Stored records
__________

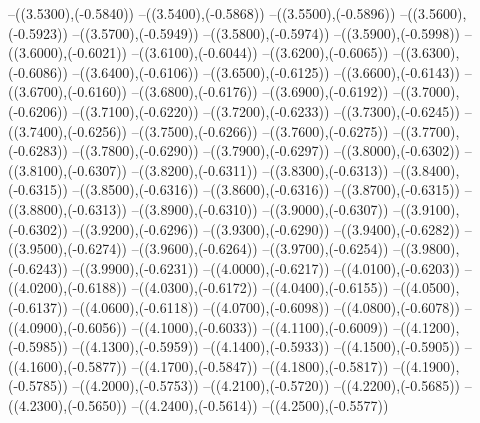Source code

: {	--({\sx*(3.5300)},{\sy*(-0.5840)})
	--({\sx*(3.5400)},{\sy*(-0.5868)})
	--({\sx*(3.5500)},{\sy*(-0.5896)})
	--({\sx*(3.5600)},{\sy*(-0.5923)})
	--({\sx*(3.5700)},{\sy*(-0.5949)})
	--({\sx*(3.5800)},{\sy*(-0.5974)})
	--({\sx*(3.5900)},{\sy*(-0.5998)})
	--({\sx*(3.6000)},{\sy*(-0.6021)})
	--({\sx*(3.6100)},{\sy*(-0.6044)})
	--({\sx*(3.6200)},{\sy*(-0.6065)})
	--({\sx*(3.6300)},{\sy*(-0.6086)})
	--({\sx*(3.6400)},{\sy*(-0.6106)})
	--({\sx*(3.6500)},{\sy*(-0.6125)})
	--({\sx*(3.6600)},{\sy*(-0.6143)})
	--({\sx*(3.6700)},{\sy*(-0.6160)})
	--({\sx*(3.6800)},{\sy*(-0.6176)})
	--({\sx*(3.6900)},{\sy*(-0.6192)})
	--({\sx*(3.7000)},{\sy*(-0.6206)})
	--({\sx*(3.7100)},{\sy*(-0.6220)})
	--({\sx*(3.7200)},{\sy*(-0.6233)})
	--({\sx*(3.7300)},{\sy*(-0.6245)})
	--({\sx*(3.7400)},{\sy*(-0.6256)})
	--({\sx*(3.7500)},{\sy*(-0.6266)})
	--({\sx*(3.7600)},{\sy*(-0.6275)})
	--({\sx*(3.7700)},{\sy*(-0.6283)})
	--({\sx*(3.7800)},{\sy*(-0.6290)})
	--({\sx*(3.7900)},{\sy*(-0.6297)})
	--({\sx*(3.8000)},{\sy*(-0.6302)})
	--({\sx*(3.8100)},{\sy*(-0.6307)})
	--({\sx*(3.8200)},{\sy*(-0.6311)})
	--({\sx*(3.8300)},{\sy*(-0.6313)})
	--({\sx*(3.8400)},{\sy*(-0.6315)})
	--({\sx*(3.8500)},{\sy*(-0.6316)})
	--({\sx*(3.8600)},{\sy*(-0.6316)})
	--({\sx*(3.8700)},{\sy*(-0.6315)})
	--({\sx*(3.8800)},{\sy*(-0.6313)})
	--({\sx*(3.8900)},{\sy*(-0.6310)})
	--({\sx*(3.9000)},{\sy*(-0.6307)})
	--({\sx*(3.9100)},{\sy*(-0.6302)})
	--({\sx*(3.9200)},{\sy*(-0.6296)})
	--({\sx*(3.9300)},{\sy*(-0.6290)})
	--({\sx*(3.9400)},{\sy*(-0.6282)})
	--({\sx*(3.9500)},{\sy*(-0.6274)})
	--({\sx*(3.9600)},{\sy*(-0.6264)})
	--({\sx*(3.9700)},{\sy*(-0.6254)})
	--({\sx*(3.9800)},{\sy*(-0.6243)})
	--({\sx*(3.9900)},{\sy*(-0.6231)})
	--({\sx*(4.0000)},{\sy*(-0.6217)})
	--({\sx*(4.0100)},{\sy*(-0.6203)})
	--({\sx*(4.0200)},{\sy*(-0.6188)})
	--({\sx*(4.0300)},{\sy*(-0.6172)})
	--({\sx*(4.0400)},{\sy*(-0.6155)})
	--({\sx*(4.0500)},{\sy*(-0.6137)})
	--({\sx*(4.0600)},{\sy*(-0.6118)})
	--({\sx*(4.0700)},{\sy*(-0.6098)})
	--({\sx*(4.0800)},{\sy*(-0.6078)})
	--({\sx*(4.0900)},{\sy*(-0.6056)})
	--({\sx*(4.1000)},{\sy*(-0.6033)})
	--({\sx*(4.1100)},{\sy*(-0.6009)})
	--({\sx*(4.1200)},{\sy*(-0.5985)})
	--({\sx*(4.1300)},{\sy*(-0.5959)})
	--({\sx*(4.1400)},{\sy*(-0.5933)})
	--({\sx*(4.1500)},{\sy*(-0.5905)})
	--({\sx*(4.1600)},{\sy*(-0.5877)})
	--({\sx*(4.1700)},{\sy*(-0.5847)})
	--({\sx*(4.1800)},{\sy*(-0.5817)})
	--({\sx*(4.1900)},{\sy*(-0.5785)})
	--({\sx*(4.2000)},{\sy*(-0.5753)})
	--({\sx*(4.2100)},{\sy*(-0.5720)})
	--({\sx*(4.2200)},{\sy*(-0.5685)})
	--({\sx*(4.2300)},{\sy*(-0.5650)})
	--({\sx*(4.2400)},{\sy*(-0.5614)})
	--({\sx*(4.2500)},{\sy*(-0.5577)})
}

__________

The full data, repeated exactly and stripped of its pictures, is the expected answer.

Source code

: {	--({\sx*(3.5300)},{\sy*(-0.5840)})
	--({\sx*(3.5400)},{\sy*(-0.5868)})
	--({\sx*(3.5500)},{\sy*(-0.5896)})
	--({\sx*(3.5600)},{\sy*(-0.5923)})
	--({\sx*(3.5700)},{\sy*(-0.5949)})
	--({\sx*(3.5800)},{\sy*(-0.5974)})
	--({\sx*(3.5900)},{\sy*(-0.5998)})
	--({\sx*(3.6000)},{\sy*(-0.6021)})
	--({\sx*(3.6100)},{\sy*(-0.6044)})
	--({\sx*(3.6200)},{\sy*(-0.6065)})
	--({\sx*(3.6300)},{\sy*(-0.6086)})
	--({\sx*(3.6400)},{\sy*(-0.6106)})
	--({\sx*(3.6500)},{\sy*(-0.6125)})
	--({\sx*(3.6600)},{\sy*(-0.6143)})
	--({\sx*(3.6700)},{\sy*(-0.6160)})
	--({\sx*(3.6800)},{\sy*(-0.6176)})
	--({\sx*(3.6900)},{\sy*(-0.6192)})
	--({\sx*(3.7000)},{\sy*(-0.6206)})
	--({\sx*(3.7100)},{\sy*(-0.6220)})
	--({\sx*(3.7200)},{\sy*(-0.6233)})
	--({\sx*(3.7300)},{\sy*(-0.6245)})
	--({\sx*(3.7400)},{\sy*(-0.6256)})
	--({\sx*(3.7500)},{\sy*(-0.6266)})
	--({\sx*(3.7600)},{\sy*(-0.6275)})
	--({\sx*(3.7700)},{\sy*(-0.6283)})
	--({\sx*(3.7800)},{\sy*(-0.6290)})
	--({\sx*(3.7900)},{\sy*(-0.6297)})
	--({\sx*(3.8000)},{\sy*(-0.6302)})
	--({\sx*(3.8100)},{\sy*(-0.6307)})
	--({\sx*(3.8200)},{\sy*(-0.6311)})
	--({\sx*(3.8300)},{\sy*(-0.6313)})
	--({\sx*(3.8400)},{\sy*(-0.6315)})
	--({\sx*(3.8500)},{\sy*(-0.6316)})
	--({\sx*(3.8600)},{\sy*(-0.6316)})
	--({\sx*(3.8700)},{\sy*(-0.6315)})
	--({\sx*(3.8800)},{\sy*(-0.6313)})
	--({\sx*(3.8900)},{\sy*(-0.6310)})
	--({\sx*(3.9000)},{\sy*(-0.6307)})
	--({\sx*(3.9100)},{\sy*(-0.6302)})
	--({\sx*(3.9200)},{\sy*(-0.6296)})
	--({\sx*(3.9300)},{\sy*(-0.6290)})
	--({\sx*(3.9400)},{\sy*(-0.6282)})
	--({\sx*(3.9500)},{\sy*(-0.6274)})
	--({\sx*(3.9600)},{\sy*(-0.6264)})
	--({\sx*(3.9700)},{\sy*(-0.6254)})
	--({\sx*(3.9800)},{\sy*(-0.6243)})
	--({\sx*(3.9900)},{\sy*(-0.6231)})
	--({\sx*(4.0000)},{\sy*(-0.6217)})
	--({\sx*(4.0100)},{\sy*(-0.6203)})
	--({\sx*(4.0200)},{\sy*(-0.6188)})
	--({\sx*(4.0300)},{\sy*(-0.6172)})
	--({\sx*(4.0400)},{\sy*(-0.6155)})
	--({\sx*(4.0500)},{\sy*(-0.6137)})
	--({\sx*(4.0600)},{\sy*(-0.6118)})
	--({\sx*(4.0700)},{\sy*(-0.6098)})
	--({\sx*(4.0800)},{\sy*(-0.6078)})
	--({\sx*(4.0900)},{\sy*(-0.6056)})
	--({\sx*(4.1000)},{\sy*(-0.6033)})
	--({\sx*(4.1100)},{\sy*(-0.6009)})
	--({\sx*(4.1200)},{\sy*(-0.5985)})
	--({\sx*(4.1300)},{\sy*(-0.5959)})
	--({\sx*(4.1400)},{\sy*(-0.5933)})
	--({\sx*(4.1500)},{\sy*(-0.5905)})
	--({\sx*(4.1600)},{\sy*(-0.5877)})
	--({\sx*(4.1700)},{\sy*(-0.5847)})
	--({\sx*(4.1800)},{\sy*(-0.5817)})
	--({\sx*(4.1900)},{\sy*(-0.5785)})
	--({\sx*(4.2000)},{\sy*(-0.5753)})
	--({\sx*(4.2100)},{\sy*(-0.5720)})
	--({\sx*(4.2200)},{\sy*(-0.5685)})
	--({\sx*(4.2300)},{\sy*(-0.5650)})
	--({\sx*(4.2400)},{\sy*(-0.5614)})
	--({\sx*(4.2500)},{\sy*(-0.5577)})
}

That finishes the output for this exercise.